Internationale Bewertungsmethoden zur Früherkennung von Hüftdysplasie
In der vorliegenden Studie wurde nun eine Gruppe von Rottweilern des österreichischen Bundesheeres untersucht. Die Tiere wurden im Alter von vier, acht und 12 Monaten an der Veterinärmedizinischen Universität Wien vorgestellt, um den Zusammenhang der Ergebnisse von klinischen orthopädischen Untersuchungen und der finalen internationalen Bewertungsmethode der Fédération Cynologique Internationale (FCI) für Hüftdysplasie im Alter von 12 Monaten darzustellen.
Bei den Hunden wurden bei jedem der Untersuchungszeitpunkte drei verschiedene orthopädische Tests (Ortolani, Bardens, Barlow) durchgeführt, die bei erhöhter Lockerheit des Hüftgelenks positiv sind. Zusätzlich wurden im Rahmen dieser Tests verschiedene Winkel gemessen, die eine quantitative Beurteilung der Lockerheit des Gelenks zulassen (Subluxations- und Reduktions-Winkel). Im Alter von 12 Monaten folgte die Endbeurteilung anhand eines zusätzlichen FCI Röntgens. Mittels verschiedener statistischer Verfahren wurde dann überprüft, ob die Untersuchungsergebnisse mit vier und acht Monaten eine Voraussage auf den HD-Grad mit 12 Monaten ermöglichen.
Ergebnisse
Studien-Letztautor Masoud Aghapour (Kleintierchirurgie der Vetmeduni Vienna) fasst die Ergebnisse der Studie so zusammen: „Vor allem zwei der verwendeten Methoden, nämlich der Ortolani-Test und die Höhe des Reduktionswinkels lassen im Alter von acht Monaten eine gute Voraussage des späteren HD Grades zu. Allerdings konnten wir bei den Rottweilern im Alter von vier Monaten noch keine verlässliche Aussage in Bezug auf die FCI-Ergebnisse treffen.“ Dieses Ergebnis deckt sich nicht völlig mit den bisher publizierten Studien, was an verschieden Faktoren liegen kann. Hierbei weist Erstautorin Britta Vidoni (Kleintierchirurgie, Vetmeduni) darauf hin, dass in dieser Studie nur relativ wenig Tiere untersucht wurden, und nur einige wenige Tiere letztlich eine schwere HD entwickelten. Insbesondere dieser Umstand könnte dazu geführt haben, dass mit vier Monaten keine statistisch signifikante Aussage getroffen werden konnte. Dennoch war bei den Hunden, die mit 12 Monaten eine HD-Grad C oder schlechter aufwiesen, bereits mit vier Monaten eine eindeutige Tendenz in den Untersuchungen darstellbar.

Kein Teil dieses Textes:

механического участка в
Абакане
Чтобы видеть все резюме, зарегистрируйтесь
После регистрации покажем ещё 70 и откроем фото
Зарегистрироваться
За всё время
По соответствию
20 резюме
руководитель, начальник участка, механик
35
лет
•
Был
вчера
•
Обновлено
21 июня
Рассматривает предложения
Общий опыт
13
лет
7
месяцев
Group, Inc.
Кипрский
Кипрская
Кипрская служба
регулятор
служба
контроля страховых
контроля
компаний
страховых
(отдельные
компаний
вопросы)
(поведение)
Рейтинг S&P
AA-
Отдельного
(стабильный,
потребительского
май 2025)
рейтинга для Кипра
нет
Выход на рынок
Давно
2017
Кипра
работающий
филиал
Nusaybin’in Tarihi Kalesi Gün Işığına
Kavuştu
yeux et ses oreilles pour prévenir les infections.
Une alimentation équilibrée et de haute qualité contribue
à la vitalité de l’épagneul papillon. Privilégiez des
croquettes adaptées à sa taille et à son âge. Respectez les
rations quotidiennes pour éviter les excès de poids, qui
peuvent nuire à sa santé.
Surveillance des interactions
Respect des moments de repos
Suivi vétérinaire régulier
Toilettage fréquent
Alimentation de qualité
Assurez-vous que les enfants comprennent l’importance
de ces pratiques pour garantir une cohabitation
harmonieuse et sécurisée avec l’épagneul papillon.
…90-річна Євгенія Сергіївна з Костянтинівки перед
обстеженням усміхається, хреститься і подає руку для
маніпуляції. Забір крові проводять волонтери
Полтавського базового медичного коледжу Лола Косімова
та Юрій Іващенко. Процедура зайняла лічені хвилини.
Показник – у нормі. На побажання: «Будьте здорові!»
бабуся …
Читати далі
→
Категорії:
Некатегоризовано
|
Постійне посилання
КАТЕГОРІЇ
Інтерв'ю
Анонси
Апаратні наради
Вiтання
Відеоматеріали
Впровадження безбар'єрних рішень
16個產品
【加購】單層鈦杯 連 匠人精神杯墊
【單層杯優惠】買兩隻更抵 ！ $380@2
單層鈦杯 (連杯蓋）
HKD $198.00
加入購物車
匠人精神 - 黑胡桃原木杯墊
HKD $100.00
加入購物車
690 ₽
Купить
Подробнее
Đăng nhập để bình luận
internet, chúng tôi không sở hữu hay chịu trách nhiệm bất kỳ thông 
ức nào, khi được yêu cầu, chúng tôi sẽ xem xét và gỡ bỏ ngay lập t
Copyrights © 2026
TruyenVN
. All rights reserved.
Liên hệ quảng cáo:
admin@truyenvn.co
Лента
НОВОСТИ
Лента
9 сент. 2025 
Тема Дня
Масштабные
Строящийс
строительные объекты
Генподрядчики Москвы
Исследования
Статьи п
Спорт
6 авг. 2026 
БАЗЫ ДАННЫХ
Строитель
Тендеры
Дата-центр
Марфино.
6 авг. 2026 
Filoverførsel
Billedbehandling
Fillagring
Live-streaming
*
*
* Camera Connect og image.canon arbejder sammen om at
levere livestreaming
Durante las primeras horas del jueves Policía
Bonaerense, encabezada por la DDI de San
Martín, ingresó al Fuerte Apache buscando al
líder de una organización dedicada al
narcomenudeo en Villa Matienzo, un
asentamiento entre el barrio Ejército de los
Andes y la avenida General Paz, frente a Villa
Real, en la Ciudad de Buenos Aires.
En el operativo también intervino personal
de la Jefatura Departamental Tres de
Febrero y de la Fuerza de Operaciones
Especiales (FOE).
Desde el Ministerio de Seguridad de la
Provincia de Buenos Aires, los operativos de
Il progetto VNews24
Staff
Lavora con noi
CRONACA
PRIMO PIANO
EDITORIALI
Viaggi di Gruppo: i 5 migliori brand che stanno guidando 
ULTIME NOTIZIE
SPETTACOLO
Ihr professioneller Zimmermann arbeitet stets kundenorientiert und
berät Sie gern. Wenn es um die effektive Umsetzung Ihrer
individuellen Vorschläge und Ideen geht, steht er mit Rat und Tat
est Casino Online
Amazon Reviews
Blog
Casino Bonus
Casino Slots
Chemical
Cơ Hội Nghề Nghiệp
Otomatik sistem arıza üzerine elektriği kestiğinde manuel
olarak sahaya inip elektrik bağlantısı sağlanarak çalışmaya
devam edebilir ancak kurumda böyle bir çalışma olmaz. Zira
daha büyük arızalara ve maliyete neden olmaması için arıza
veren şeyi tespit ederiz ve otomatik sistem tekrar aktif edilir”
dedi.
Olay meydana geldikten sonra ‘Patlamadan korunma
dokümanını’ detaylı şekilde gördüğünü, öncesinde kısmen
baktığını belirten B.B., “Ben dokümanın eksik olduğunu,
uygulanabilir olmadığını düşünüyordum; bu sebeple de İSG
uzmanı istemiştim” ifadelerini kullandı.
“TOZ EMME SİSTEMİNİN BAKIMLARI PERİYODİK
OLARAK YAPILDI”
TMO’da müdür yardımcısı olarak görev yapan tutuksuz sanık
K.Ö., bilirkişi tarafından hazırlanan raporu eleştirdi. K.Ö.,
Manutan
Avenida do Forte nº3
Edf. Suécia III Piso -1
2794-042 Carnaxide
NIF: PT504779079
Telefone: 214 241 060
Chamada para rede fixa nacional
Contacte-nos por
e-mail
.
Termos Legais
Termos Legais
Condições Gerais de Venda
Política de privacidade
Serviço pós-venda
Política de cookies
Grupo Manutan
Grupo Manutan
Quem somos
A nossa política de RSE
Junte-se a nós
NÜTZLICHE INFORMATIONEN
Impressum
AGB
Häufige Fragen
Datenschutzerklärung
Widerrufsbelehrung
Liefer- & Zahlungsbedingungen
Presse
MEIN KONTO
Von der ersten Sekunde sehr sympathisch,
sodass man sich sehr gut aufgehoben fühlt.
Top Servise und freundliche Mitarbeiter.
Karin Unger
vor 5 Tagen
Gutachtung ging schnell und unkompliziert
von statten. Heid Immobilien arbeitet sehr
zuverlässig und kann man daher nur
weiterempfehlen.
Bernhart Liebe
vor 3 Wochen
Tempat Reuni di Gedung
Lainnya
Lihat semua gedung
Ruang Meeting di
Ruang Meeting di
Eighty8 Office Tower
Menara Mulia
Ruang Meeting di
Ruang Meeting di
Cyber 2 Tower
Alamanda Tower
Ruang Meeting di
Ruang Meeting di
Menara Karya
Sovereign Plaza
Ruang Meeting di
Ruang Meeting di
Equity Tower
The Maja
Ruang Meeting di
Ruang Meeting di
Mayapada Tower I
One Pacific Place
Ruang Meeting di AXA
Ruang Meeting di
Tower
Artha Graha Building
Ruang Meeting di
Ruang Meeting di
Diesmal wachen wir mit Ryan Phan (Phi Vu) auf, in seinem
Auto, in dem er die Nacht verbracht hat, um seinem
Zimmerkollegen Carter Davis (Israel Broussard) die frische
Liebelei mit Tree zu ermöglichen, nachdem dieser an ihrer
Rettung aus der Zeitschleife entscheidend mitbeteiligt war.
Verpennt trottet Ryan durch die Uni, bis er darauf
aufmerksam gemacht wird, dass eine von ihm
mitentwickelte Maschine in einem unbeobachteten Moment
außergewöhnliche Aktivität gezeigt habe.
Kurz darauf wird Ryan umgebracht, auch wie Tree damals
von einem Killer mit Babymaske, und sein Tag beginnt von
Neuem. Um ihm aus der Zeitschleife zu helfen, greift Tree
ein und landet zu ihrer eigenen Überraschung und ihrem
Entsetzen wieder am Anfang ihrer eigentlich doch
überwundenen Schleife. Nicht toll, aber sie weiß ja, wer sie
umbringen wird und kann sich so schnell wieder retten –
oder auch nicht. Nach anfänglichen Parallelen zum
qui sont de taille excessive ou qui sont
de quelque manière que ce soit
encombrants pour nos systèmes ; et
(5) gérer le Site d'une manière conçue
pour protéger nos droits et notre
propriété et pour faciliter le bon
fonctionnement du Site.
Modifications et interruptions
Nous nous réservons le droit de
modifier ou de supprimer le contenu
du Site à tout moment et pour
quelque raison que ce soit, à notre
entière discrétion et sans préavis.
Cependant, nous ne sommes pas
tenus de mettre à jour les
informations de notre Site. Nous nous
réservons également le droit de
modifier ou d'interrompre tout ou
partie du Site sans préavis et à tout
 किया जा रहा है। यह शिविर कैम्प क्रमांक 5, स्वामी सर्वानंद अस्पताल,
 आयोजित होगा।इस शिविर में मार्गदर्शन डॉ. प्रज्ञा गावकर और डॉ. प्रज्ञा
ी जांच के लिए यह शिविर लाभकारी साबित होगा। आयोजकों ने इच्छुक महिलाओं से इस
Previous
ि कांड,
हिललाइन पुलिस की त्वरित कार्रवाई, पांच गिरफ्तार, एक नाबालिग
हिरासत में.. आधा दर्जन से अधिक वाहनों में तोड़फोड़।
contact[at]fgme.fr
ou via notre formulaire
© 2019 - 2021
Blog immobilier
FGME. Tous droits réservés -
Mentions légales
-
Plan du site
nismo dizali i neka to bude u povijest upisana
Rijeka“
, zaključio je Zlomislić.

Diese Erkenntnisse leisten einen wichtigen Beitrag zum Thema Hüftdysplasie: Die frühzeitige Diagnose einer vermehrten Lockerheit des Hüftgelenks bei Welpen würde es TierärztInnen ermöglichen, vorbeugende Verfahren zur Behandlung der Krankheit oder zur Verringerung der Schwere der HD im Alter anzuwenden. Diese Verfahren würden die Lebensqualität der Hunde verbessern, das Auftreten von Arthrosen vermindern und so auch daraus folgende Behandlungskosten senken. Zudem ist diese Erkenntnis für ZüchterInnen und AusbilderInnen nicht uninteressant – sie ermöglichen eine frühzeitige Selektion von Zucht- und Arbeitstieren und verbessern so sowohl die Qualität der Zucht- als auch der Arbeitshunde.